**Data provided**
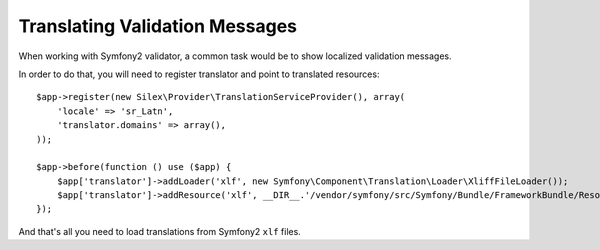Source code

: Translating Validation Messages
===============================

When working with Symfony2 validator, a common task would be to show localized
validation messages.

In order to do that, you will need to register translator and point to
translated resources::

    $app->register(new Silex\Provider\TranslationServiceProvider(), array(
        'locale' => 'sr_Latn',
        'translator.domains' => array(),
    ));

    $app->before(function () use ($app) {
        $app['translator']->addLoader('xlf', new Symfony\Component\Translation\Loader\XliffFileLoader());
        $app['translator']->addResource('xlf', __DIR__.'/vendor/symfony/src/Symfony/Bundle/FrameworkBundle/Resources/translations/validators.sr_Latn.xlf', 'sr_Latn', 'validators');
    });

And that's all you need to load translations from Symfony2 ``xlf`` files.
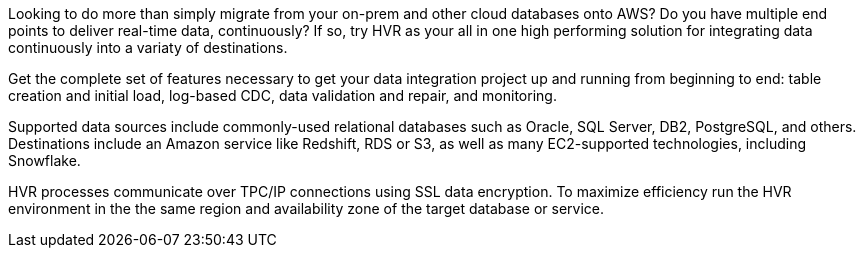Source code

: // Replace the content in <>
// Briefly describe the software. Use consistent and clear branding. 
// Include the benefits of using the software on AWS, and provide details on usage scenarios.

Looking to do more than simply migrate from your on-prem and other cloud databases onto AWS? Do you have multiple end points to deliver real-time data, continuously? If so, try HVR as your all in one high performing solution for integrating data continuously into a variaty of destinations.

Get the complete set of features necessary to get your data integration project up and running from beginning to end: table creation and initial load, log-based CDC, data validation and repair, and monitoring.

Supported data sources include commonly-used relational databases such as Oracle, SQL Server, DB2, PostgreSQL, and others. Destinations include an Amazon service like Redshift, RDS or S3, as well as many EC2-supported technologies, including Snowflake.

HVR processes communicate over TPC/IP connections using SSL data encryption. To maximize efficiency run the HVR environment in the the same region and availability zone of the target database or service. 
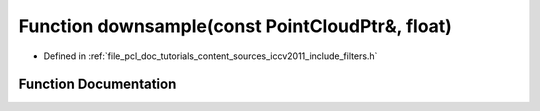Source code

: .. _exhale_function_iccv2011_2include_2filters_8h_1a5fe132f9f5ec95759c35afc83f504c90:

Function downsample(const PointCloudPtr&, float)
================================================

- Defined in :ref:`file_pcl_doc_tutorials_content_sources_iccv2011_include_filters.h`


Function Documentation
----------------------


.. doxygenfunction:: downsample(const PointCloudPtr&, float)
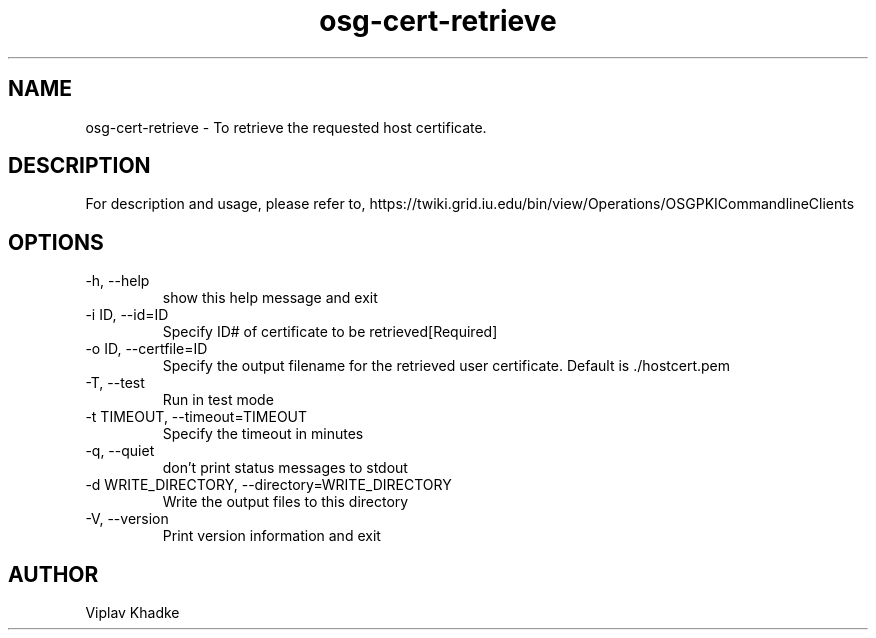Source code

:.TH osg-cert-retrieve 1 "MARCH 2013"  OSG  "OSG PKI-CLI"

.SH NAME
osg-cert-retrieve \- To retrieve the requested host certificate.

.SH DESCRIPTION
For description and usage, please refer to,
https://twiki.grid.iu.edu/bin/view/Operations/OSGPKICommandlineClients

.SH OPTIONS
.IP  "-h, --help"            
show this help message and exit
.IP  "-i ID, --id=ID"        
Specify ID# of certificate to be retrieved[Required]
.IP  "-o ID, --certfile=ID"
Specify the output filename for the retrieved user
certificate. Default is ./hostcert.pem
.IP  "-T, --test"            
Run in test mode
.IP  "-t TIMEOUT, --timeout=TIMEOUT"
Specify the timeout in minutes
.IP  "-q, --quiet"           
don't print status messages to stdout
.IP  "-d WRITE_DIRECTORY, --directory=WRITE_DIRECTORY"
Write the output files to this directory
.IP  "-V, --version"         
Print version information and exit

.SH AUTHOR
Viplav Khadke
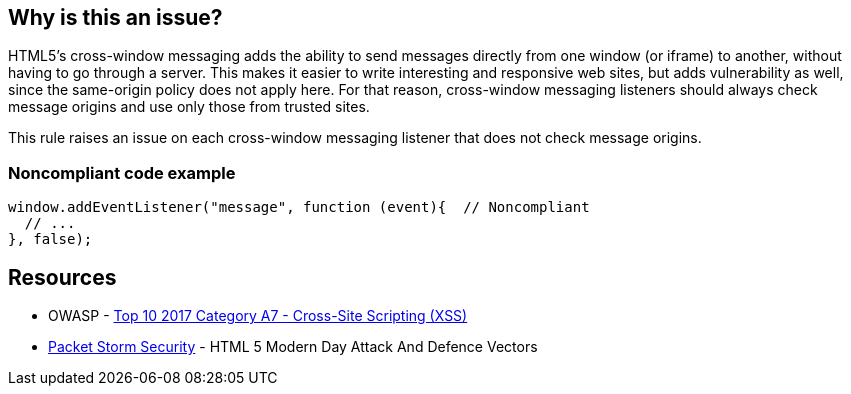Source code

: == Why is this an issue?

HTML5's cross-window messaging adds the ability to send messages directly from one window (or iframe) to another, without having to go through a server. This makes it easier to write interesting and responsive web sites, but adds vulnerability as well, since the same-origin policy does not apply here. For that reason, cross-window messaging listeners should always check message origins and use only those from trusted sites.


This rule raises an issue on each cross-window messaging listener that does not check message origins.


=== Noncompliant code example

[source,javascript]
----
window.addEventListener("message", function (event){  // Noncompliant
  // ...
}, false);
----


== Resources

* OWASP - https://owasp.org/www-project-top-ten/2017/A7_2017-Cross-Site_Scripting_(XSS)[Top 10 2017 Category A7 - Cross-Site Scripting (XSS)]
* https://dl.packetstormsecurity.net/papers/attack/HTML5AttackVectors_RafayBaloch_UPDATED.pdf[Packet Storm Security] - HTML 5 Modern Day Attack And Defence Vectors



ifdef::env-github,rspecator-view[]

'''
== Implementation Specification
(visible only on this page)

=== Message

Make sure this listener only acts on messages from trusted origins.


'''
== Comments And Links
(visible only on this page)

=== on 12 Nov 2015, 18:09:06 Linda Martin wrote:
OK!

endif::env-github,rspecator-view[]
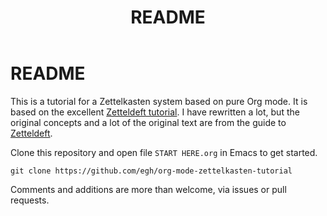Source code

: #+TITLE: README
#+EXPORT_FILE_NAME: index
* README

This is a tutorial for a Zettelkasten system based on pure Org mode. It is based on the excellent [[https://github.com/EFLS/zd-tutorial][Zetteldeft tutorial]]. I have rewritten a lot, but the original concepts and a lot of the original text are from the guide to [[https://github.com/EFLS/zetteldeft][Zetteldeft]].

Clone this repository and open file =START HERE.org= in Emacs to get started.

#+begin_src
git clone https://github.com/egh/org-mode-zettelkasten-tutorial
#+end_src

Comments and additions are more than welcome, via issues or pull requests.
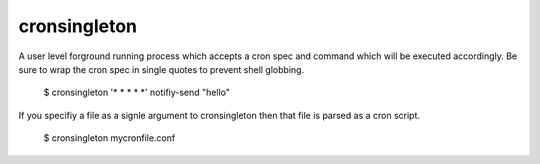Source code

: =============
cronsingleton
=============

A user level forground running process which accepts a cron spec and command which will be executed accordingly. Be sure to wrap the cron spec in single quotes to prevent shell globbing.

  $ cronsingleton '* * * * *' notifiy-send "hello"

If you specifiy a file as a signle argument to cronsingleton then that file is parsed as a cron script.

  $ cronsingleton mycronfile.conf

**Task to carry out**
In your copy, the listing above should appear word for word, with no images.

**Answer box**
Source code

: Translating Validation Messages
===============================

When working with Symfony2 validator, a common task would be to show localized
validation messages.

In order to do that, you will need to register translator and point to
translated resources::

    $app->register(new Silex\Provider\TranslationServiceProvider(), array(
        'locale' => 'sr_Latn',
        'translator.domains' => array(),
    ));

    $app->before(function () use ($app) {
        $app['translator']->addLoader('xlf', new Symfony\Component\Translation\Loader\XliffFileLoader());
        $app['translator']->addResource('xlf', __DIR__.'/vendor/symfony/src/Symfony/Bundle/FrameworkBundle/Resources/translations/validators.sr_Latn.xlf', 'sr_Latn', 'validators');
    });

And that's all you need to load translations from Symfony2 ``xlf`` files.
Source code

: // Replace the content in <>
// Briefly describe the software. Use consistent and clear branding. 
// Include the benefits of using the software on AWS, and provide details on usage scenarios.

Looking to do more than simply migrate from your on-prem and other cloud databases onto AWS? Do you have multiple end points to deliver real-time data, continuously? If so, try HVR as your all in one high performing solution for integrating data continuously into a variaty of destinations.

Get the complete set of features necessary to get your data integration project up and running from beginning to end: table creation and initial load, log-based CDC, data validation and repair, and monitoring.

Supported data sources include commonly-used relational databases such as Oracle, SQL Server, DB2, PostgreSQL, and others. Destinations include an Amazon service like Redshift, RDS or S3, as well as many EC2-supported technologies, including Snowflake.

HVR processes communicate over TPC/IP connections using SSL data encryption. To maximize efficiency run the HVR environment in the the same region and availability zone of the target database or service. 
Source code

: .. _exhale_function_iccv2011_2include_2filters_8h_1a5fe132f9f5ec95759c35afc83f504c90:

Function downsample(const PointCloudPtr&, float)
================================================

- Defined in :ref:`file_pcl_doc_tutorials_content_sources_iccv2011_include_filters.h`


Function Documentation
----------------------


.. doxygenfunction:: downsample(const PointCloudPtr&, float)
Source code

:.TH osg-cert-retrieve 1 "MARCH 2013"  OSG  "OSG PKI-CLI"

.SH NAME
osg-cert-retrieve \- To retrieve the requested host certificate.

.SH DESCRIPTION
For description and usage, please refer to,
https://twiki.grid.iu.edu/bin/view/Operations/OSGPKICommandlineClients

.SH OPTIONS
.IP  "-h, --help"            
show this help message and exit
.IP  "-i ID, --id=ID"        
Specify ID# of certificate to be retrieved[Required]
.IP  "-o ID, --certfile=ID"
Specify the output filename for the retrieved user
certificate. Default is ./hostcert.pem
.IP  "-T, --test"            
Run in test mode
.IP  "-t TIMEOUT, --timeout=TIMEOUT"
Specify the timeout in minutes
.IP  "-q, --quiet"           
don't print status messages to stdout
.IP  "-d WRITE_DIRECTORY, --directory=WRITE_DIRECTORY"
Write the output files to this directory
.IP  "-V, --version"         
Print version information and exit

.SH AUTHOR
Viplav Khadke
Source code

: == Why is this an issue?

HTML5's cross-window messaging adds the ability to send messages directly from one window (or iframe) to another, without having to go through a server. This makes it easier to write interesting and responsive web sites, but adds vulnerability as well, since the same-origin policy does not apply here. For that reason, cross-window messaging listeners should always check message origins and use only those from trusted sites.


This rule raises an issue on each cross-window messaging listener that does not check message origins.


=== Noncompliant code example

[source,javascript]
----
window.addEventListener("message", function (event){  // Noncompliant
  // ...
}, false);
----


== Resources

* OWASP - https://owasp.org/www-project-top-ten/2017/A7_2017-Cross-Site_Scripting_(XSS)[Top 10 2017 Category A7 - Cross-Site Scripting (XSS)]
* https://dl.packetstormsecurity.net/papers/attack/HTML5AttackVectors_RafayBaloch_UPDATED.pdf[Packet Storm Security] - HTML 5 Modern Day Attack And Defence Vectors



ifdef::env-github,rspecator-view[]

'''
== Implementation Specification
(visible only on this page)

=== Message

Make sure this listener only acts on messages from trusted origins.


'''
== Comments And Links
(visible only on this page)

=== on 12 Nov 2015, 18:09:06 Linda Martin wrote:
OK!

endif::env-github,rspecator-view[]
Source code

: #+TITLE: README
#+EXPORT_FILE_NAME: index
* README

This is a tutorial for a Zettelkasten system based on pure Org mode. It is based on the excellent [[https://github.com/EFLS/zd-tutorial][Zetteldeft tutorial]]. I have rewritten a lot, but the original concepts and a lot of the original text are from the guide to [[https://github.com/EFLS/zetteldeft][Zetteldeft]].

Clone this repository and open file =START HERE.org= in Emacs to get started.

#+begin_src
git clone https://github.com/egh/org-mode-zettelkasten-tutorial
#+end_src

Comments and additions are more than welcome, via issues or pull requests.
Source code

: =============
cronsingleton
=============

A user level forground running process which accepts a cron spec and command which will be executed accordingly. Be sure to wrap the cron spec in single quotes to prevent shell globbing.

  $ cronsingleton '* * * * *' notifiy-send "hello"

If you specifiy a file as a signle argument to cronsingleton then that file is parsed as a cron script.

  $ cronsingleton mycronfile.conf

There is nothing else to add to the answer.